Namun, tidak dapat dimungkiri bahwa edukasi mengenai pajak atas investasi aset kripto masih terbilang minim. Siska mengatakan, Zipmex memahami mekanisme penghitungan pajak atas aset kripto merupakan hal yang baru bagi pengguna. Sosialisasi dan edukasi yang menyeluruh masih diperlukan untuk memberikan pemahaman mengenai besaran potongan dan mekanisme pengenaannya.
“Diharapkan dengan adanya program penanggungan pajak ini, kami dapat membantu pemerintah dalam meningkatkan penerimaan pajak sekaligus membantu pengguna untuk berinvestasi pada aset kripto dengan lebih mudah dan nyaman menggunakan Zipmex,” katanya.
Berbeda dengan Triv dan Zipmex, platform perdagangan aset kripto lain meneruskan pengenaan PPN ke investor. PT Aset Digital Berkat atau Tokocrypto, misalnya, untuk sementara waktu mengintegrasikan tambahan tarif PPN 0,11% dan PPh 0,1% ke dalam trading fee.
“Alhasil, biaya trading fee Tokocrypto akan menyesuaikan menjadi 0,31%, dengan rincian: trading fee 0,1% ditambah PPN-PPh sebesar 0,21%,” tulis Tokocrypto di laman resminya.
Dengan biaya trading itu, jika investor menjual aset kripto Bitcoin sebanyak 0,5 BTC dengan harga satuan saat itu Rp500 juta per BTC di Tokocrypto, maka total trading fee yang ditanggung pengguna Rp775.000.
Pengenaan PPN atas transaksi aset kripto juga dibebankan PT Luno Indonesia atau Luno dalam biaya admin sebesar 1,1%.
“Besaran biaya tersebut sudah mencakup potongan pajak yang harus Anda bayarkan (berlaku untuk transaksi jual dan beli) serta biaya admin fitur Dompet di aplikasi Luno,” sebut Luno di laman resmi.
Dalam simuliasinya, Luno menjelaskan, jika pengguna ingin membeli ETH Ethereum (ETH) senilai Rp100.000 menggunakan saldo rupiah di aplikasi Luno, biaya admin sebesar Rp1.100 (Rp100.000×1,1%) akan dipotong dari saldo rupiah pengguna.
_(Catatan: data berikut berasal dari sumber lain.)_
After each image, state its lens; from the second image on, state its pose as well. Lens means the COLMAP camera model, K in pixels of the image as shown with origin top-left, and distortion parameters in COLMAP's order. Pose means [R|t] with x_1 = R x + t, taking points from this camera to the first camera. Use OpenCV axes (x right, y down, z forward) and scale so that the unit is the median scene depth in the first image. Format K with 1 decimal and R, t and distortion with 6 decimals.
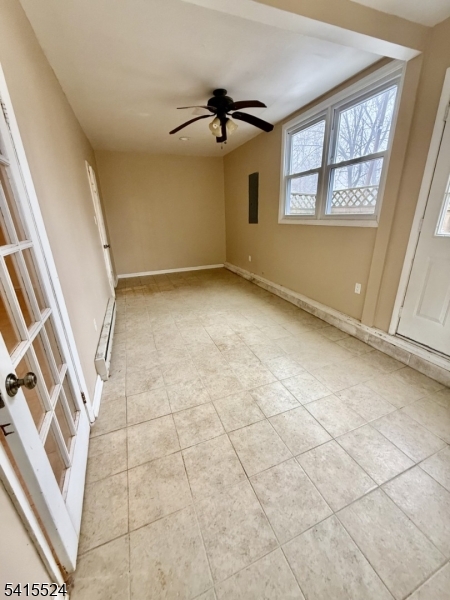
lens RADIAL K [[237.9, 0, 223.9], [0, 237.9, 298.4], [0, 0, 1]] dist [0.003048, -0.000636]
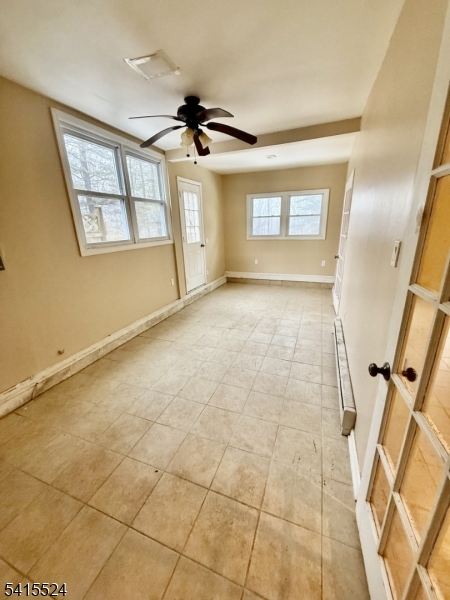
lens RADIAL K [[237.9, 0, 226.7], [0, 237.9, 297.3], [0, 0, 1]] dist [0.003048, -0.000636]
pose [[-0.738327, -0.150518, 0.657433, -0.646047], [0.267472, 0.829500, 0.490295, -0.542533], [-0.619139, 0.537842, -0.572183, 1.479884]]
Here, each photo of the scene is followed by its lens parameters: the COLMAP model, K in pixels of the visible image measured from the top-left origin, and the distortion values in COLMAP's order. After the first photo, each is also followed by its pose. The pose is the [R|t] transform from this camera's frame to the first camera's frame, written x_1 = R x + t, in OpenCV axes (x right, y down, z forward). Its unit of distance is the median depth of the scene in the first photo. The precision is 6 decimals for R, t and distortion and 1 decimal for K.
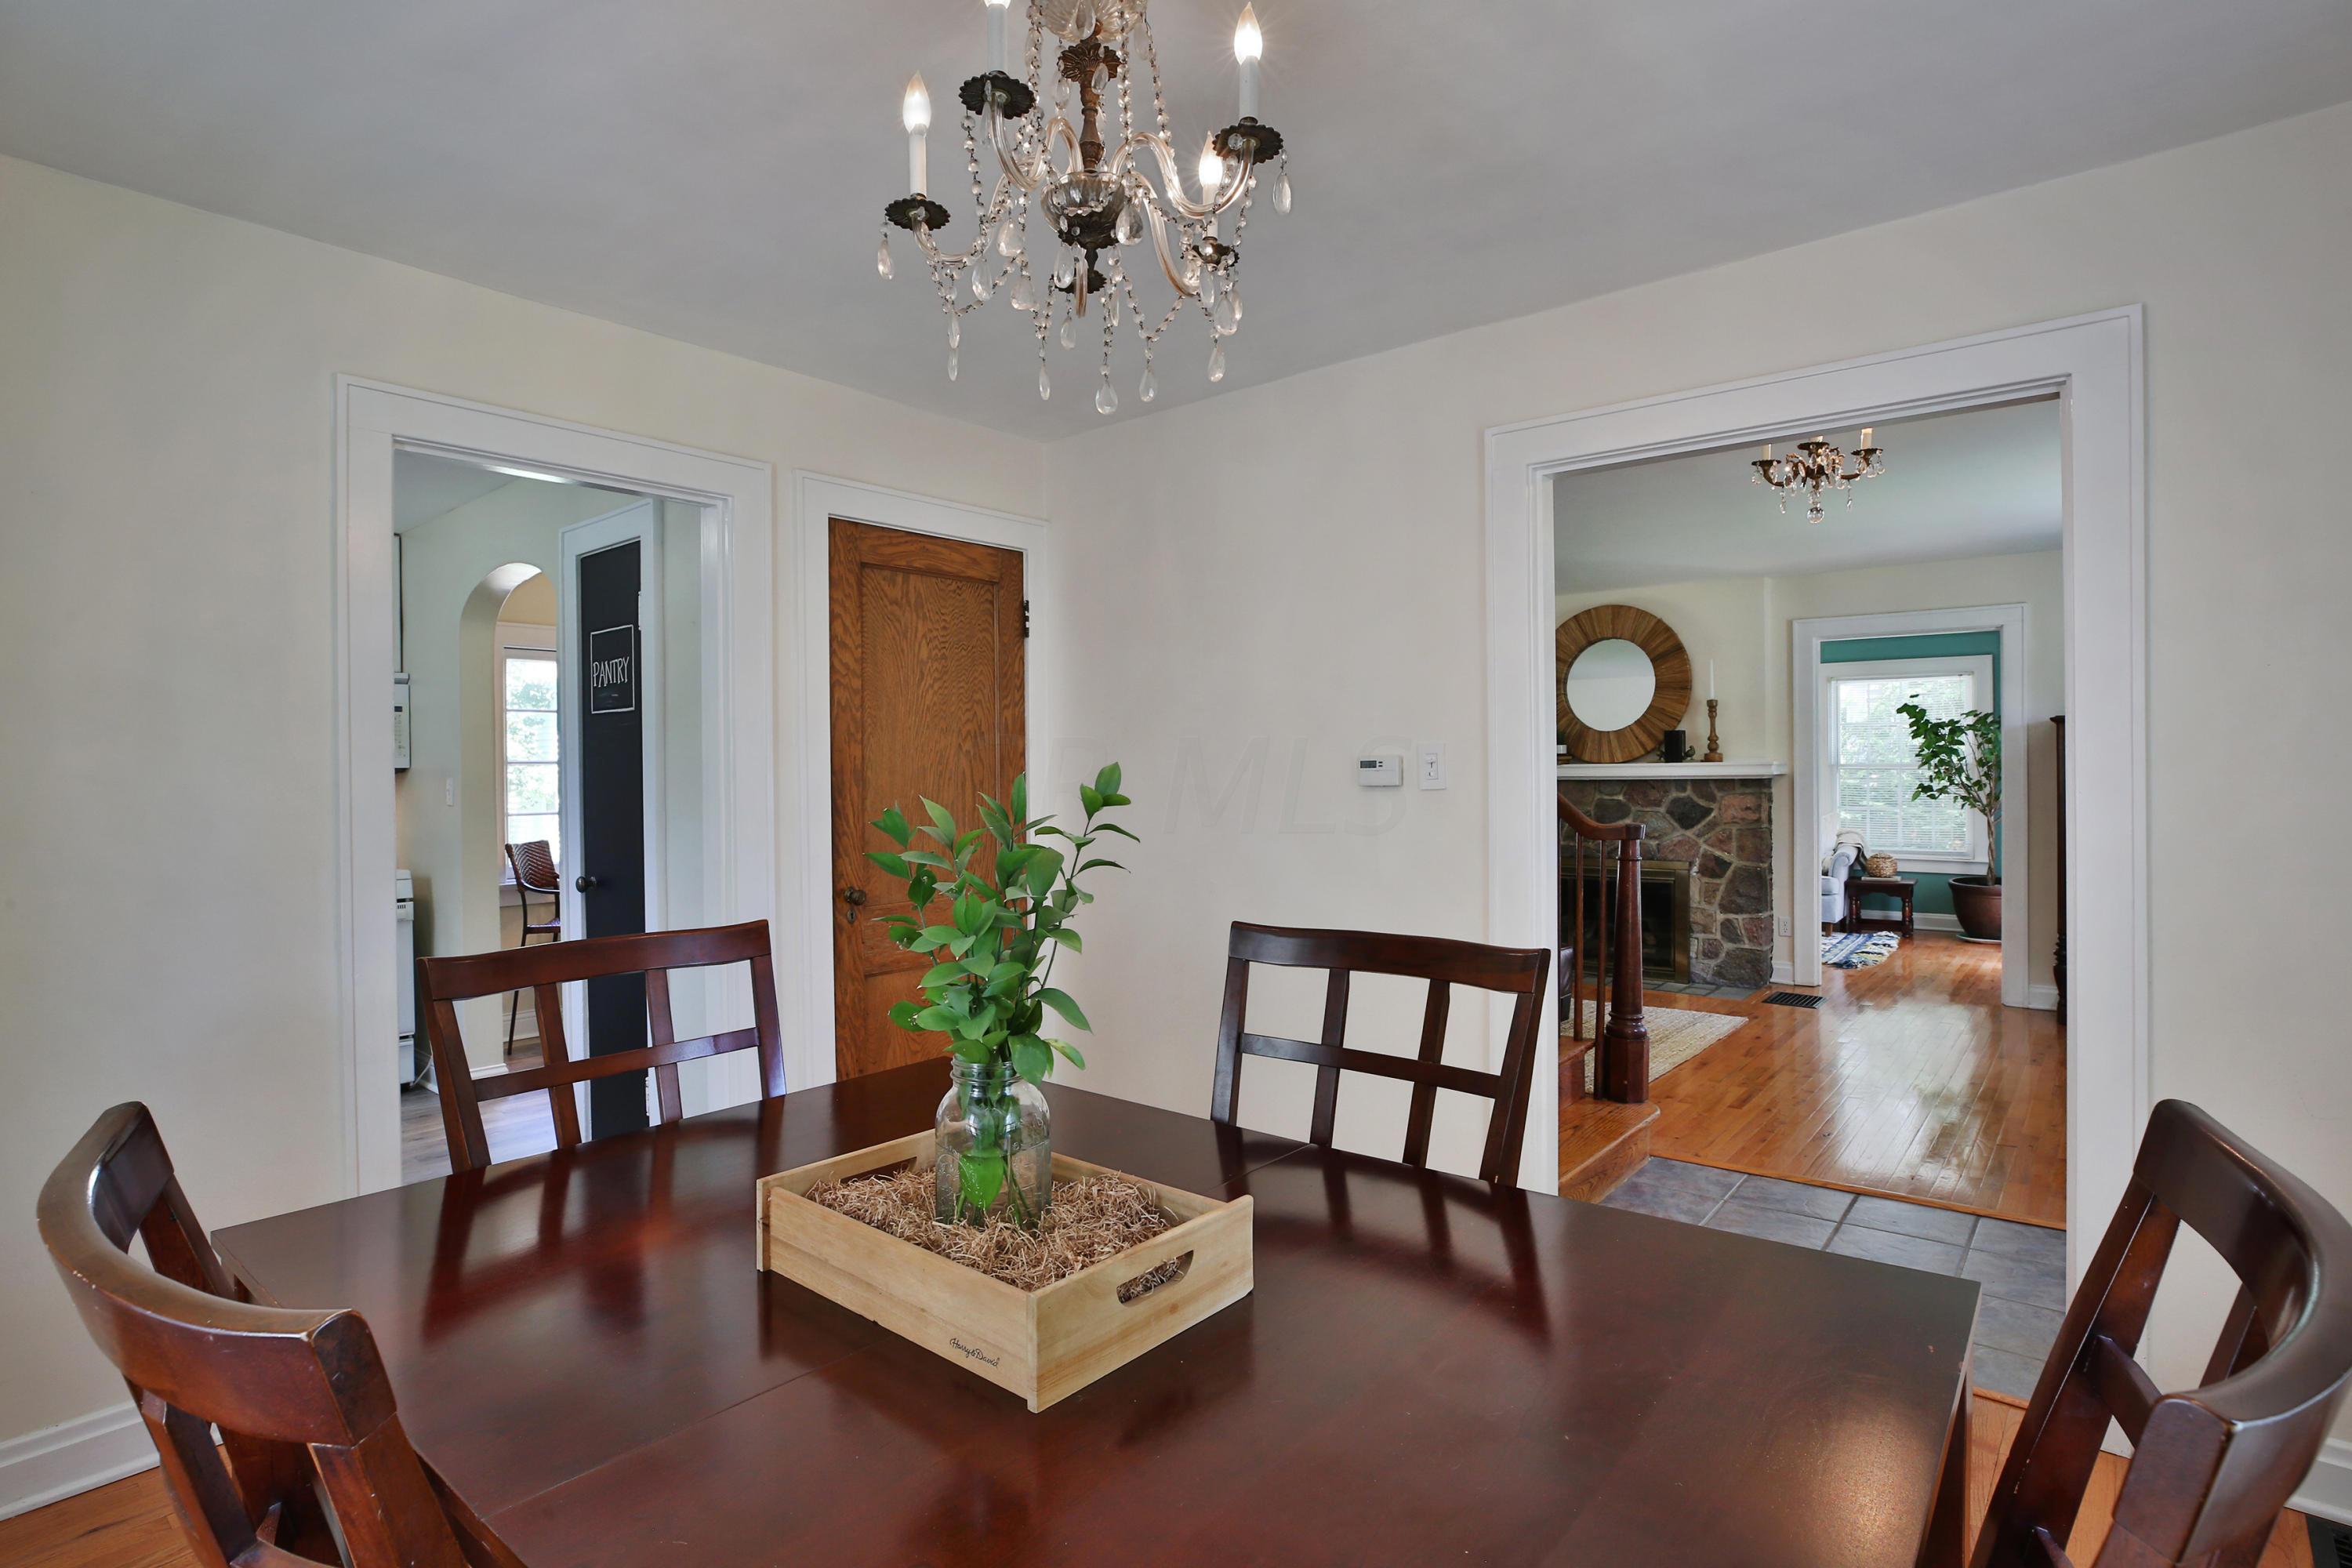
lens RADIAL K [[1179.3, 0, 1162.3], [0, 1179.3, 777.6], [0, 0, 1]] dist [-0.035204, 0.000024]
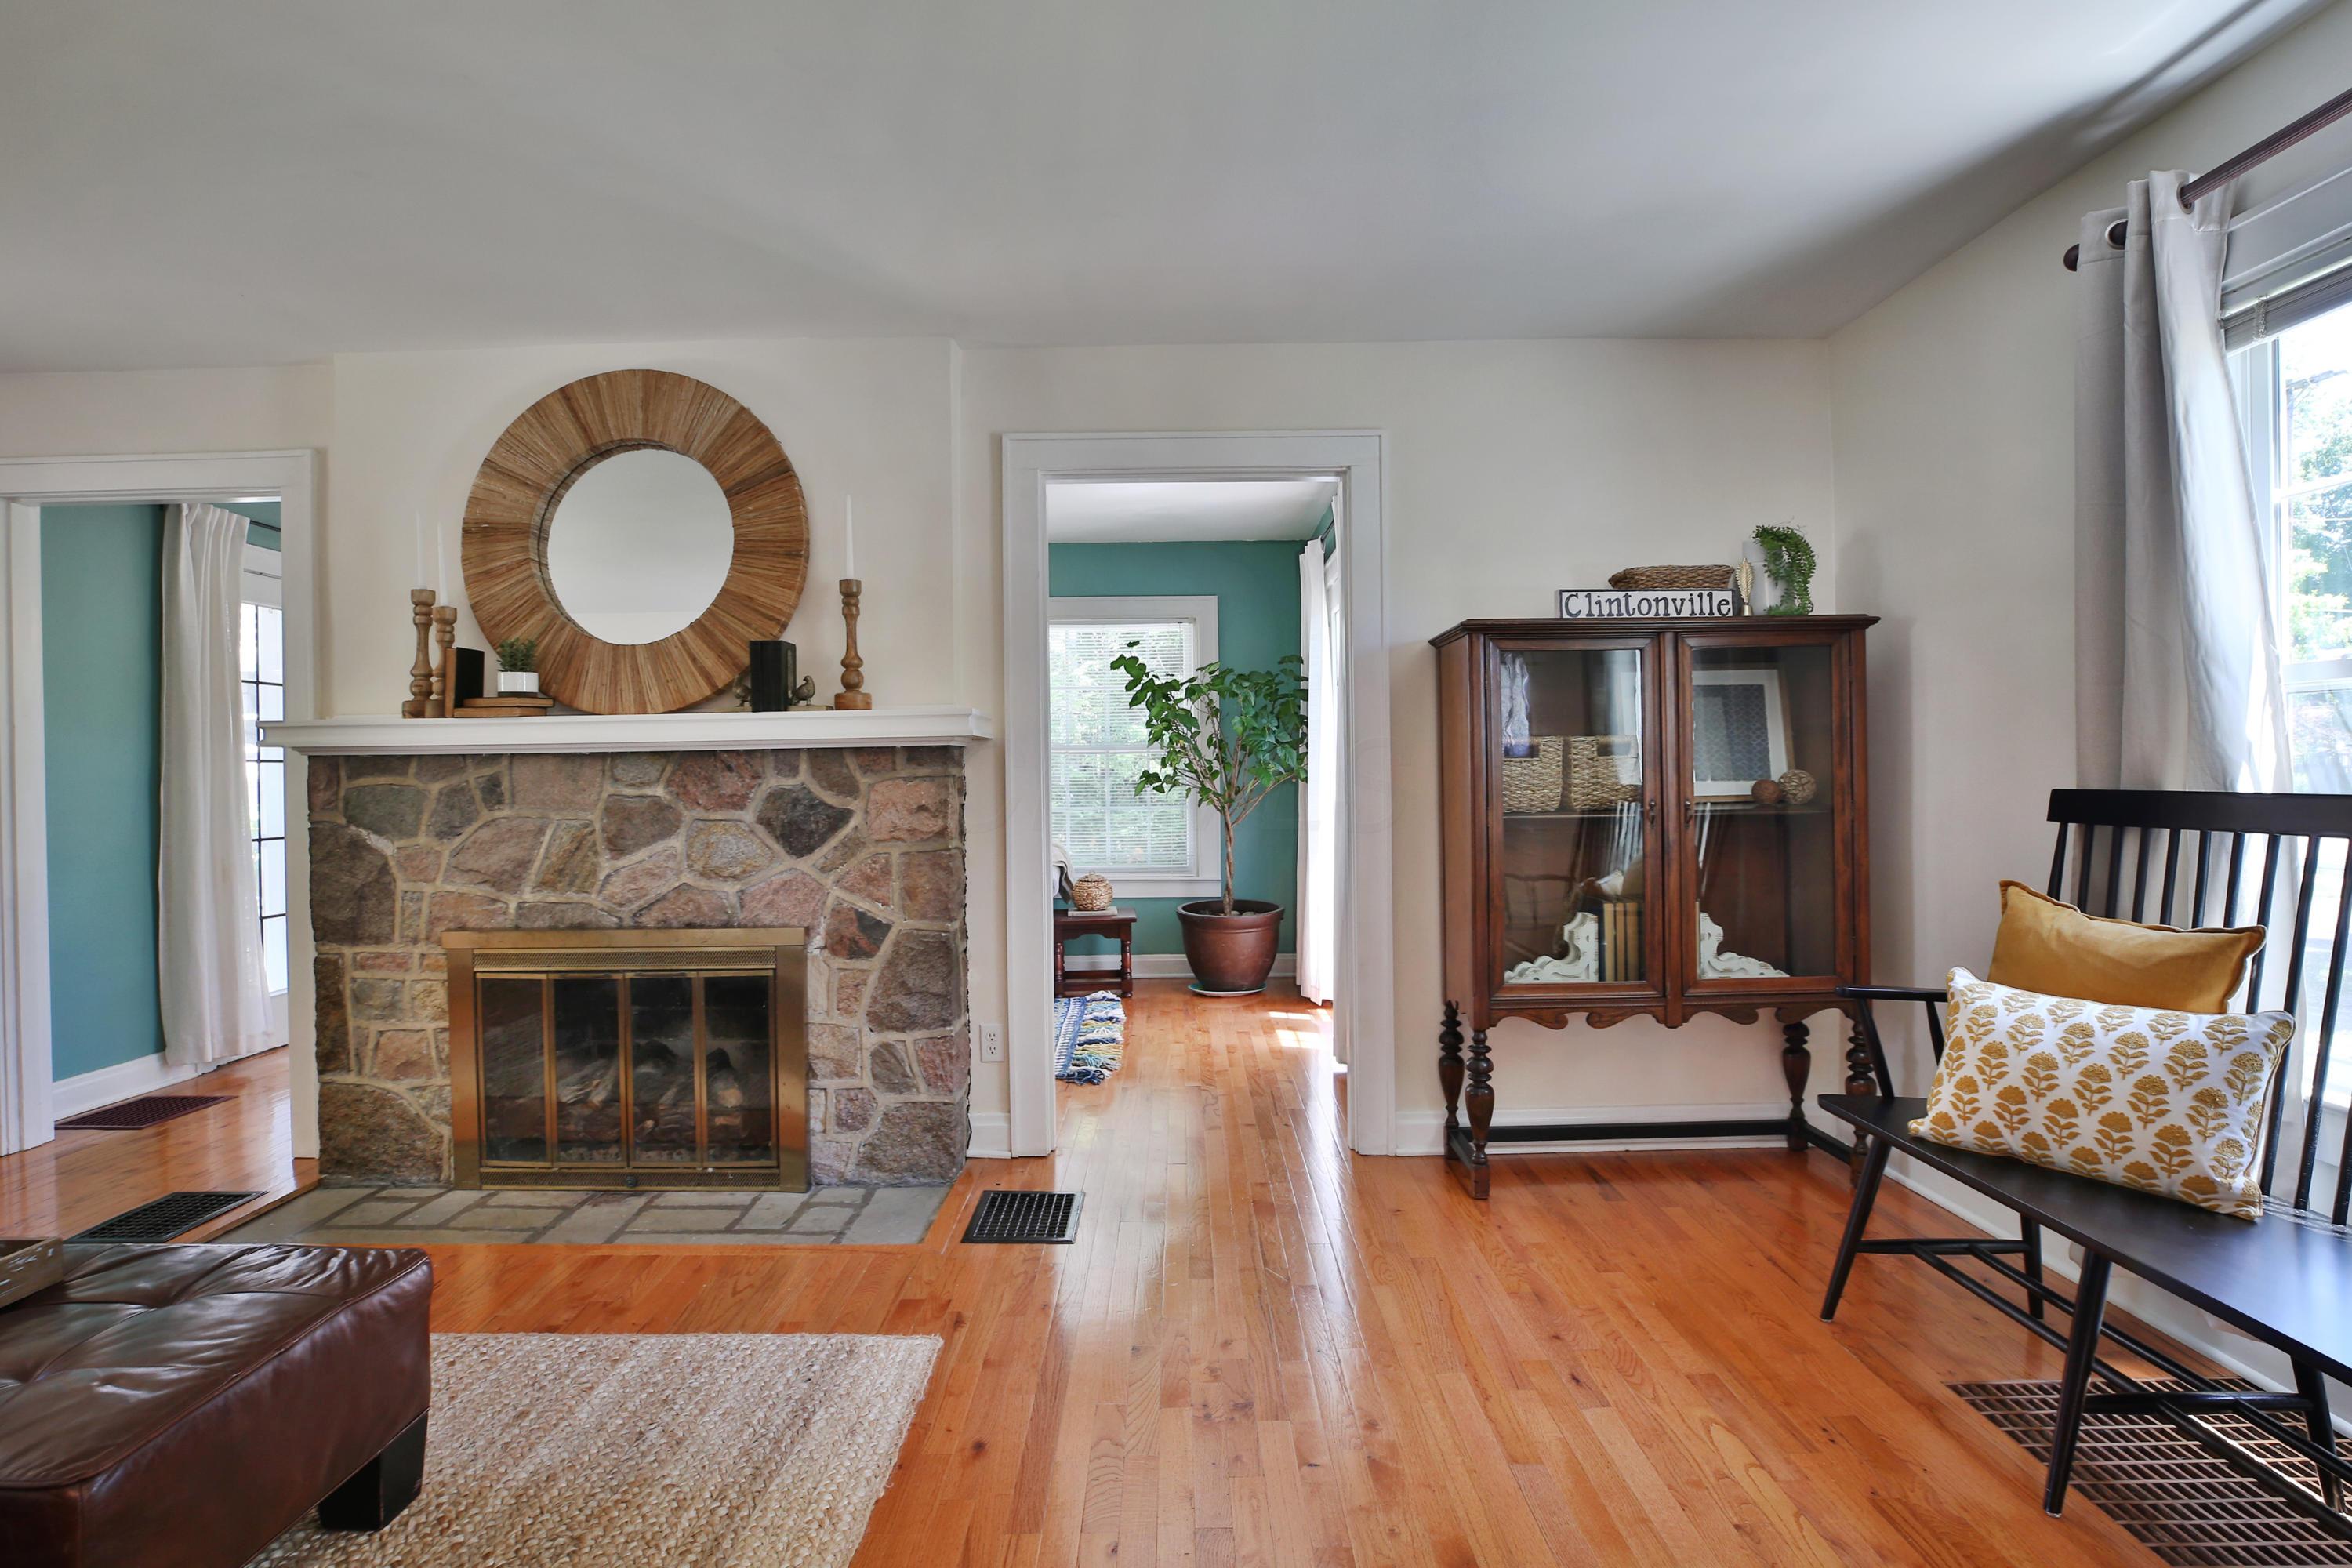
lens RADIAL K [[1179.3, 0, 1162.3], [0, 1179.3, 777.6], [0, 0, 1]] dist [-0.035204, 0.000024]
pose [[0.772557, -0.003104, 0.634937, 0.262108], [0.010024, 0.999923, -0.007309, 0.017562], [-0.634866, 0.012012, 0.772529, 0.546243]]
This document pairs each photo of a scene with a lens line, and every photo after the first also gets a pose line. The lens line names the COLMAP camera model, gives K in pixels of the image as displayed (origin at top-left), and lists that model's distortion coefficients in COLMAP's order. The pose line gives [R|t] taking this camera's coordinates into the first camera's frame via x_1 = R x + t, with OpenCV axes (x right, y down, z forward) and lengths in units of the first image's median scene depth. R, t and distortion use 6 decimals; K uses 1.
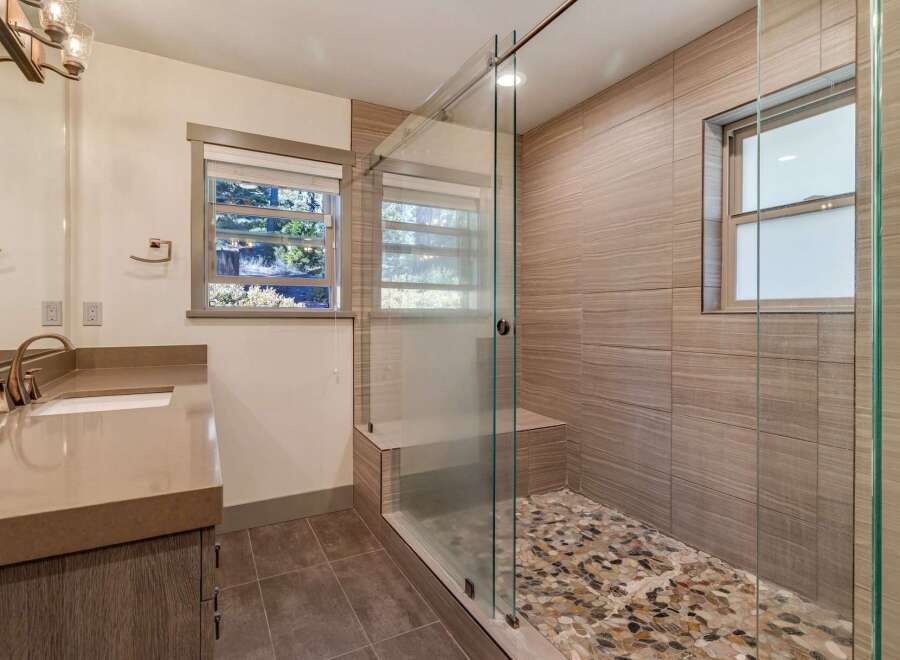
lens RADIAL K [[456.0, 0, 453.6], [0, 456.0, 319.3], [0, 0, 1]] dist [-0.000892, -0.000726]
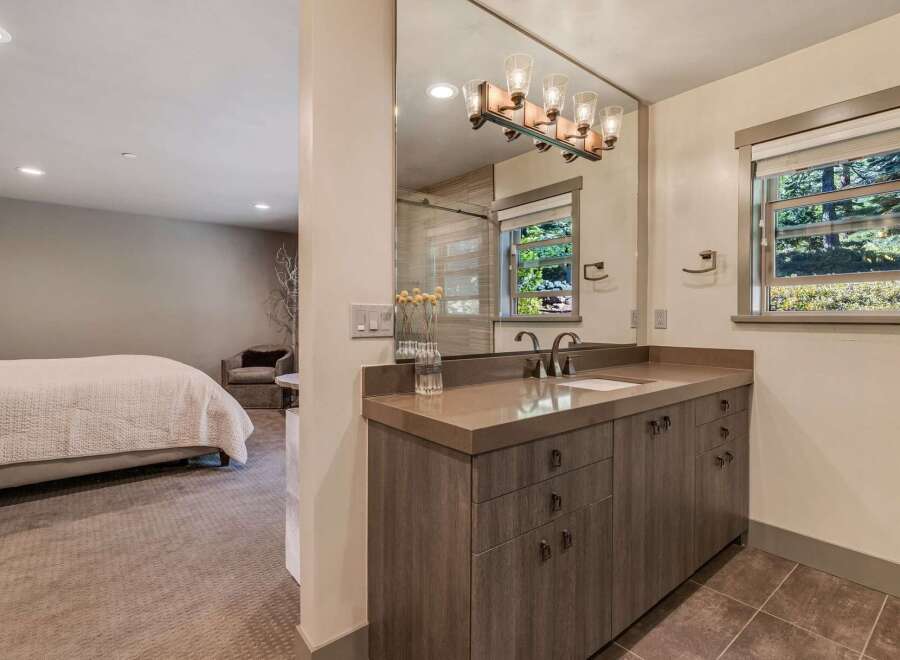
lens RADIAL K [[456.0, 0, 453.6], [0, 456.0, 319.3], [0, 0, 1]] dist [-0.000892, -0.000726]
pose [[0.189734, 0.001318, -0.981835, 0.310624], [-0.006633, 0.999978, 0.000060, -0.007069], [0.981813, 0.006502, 0.189739, 0.192577]]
Oleh sebab itu, pengguna harus memiliki saldo rupiah di Dompet Luno sekurang-kurangnya Rp101.100.
PT Pintu Kemana Saja tak secara eksplisit mengatakan menanggung PPN atas transaksi aset kripto, tetapi di lamannya, Pintu mengatakan, “Sehubungan dengan peraturan tersebut, kamu sebagai pengguna Pintu tidak perlu merasa khawatir karena kamu bisa melakukan transaksi crypto di aplikasi Pintu seperti biasanya.”
Platform itu mengatakan semua transaksi jual-beli yang dilakukan di Pintu sudah memenuhi persyaratan perpajakan kripto di Indonesia.
“Dalam hal ini, semua pajak crypto akan dihitung, dipungut, dan disetorkan ke pemerintah oleh Pintu mulai 1 Mei 2022, sehingga pengguna Pintu tidak perlu kerepotan lagi mengenai masalah perpajakan crypto.”
MASIH LESU
Sementara itu, situasi di pasar aset kripto masih lesu. Mengutip Coinmarketcap, Bitcoin kembali diperdagangkan di bawah US$30.000 pada Rabu (11/5) malam setelah menguat di kisaran US$31.000 sepanjang hari. Ethereum dan Solana juga memerah.
Trader Tokocrypto, Afid Sugiono, menjelaskan fenomena pasar kripto yang mulai naik disebabkan oleh aksi buy the dip investor untuk mengakumulasi keuntungan lebih. Namun, secara keseluruhan, pasar masih berpotensi mengalami penurunan. Menurutnya, kemungkinan masih akan ada sedikit pullback di pasar, khususnya untuk Bitcoin.
“Sebagian kripto sudah mengalami fase jenuh jual atau oversold, jika dikaji menggunakan analisis teknikal,” kata Afid.
Meski begitu, investor masih belum secara all out untuk melakukan aksi beli di pasar kripto, setelah khawatir mengenai risiko yang terjadi pada stablecoin. Kecemasan tersebut berhulu dari drama stablecoin milik Terra Labs, UST, yang ternyata tidak bisa menjaga nilai tukarnya di level US$1 untuk 1 UST.
Menurut laporan Coinmarketcap, total nilai pasar kripto saat ini mencapai US$1,4 triliun pada 10 Mei 2022, jauh dari puncaknya sepanjang masa sebesar US$2,9 triliun pada awal November 2021. Harga aset kripto yang merosot mencerminkan penurunan ekuitas di tengah kekhawatiran kenaikan suku bunga agresif di seluruh dunia untuk meredam inflasi yang tinggi.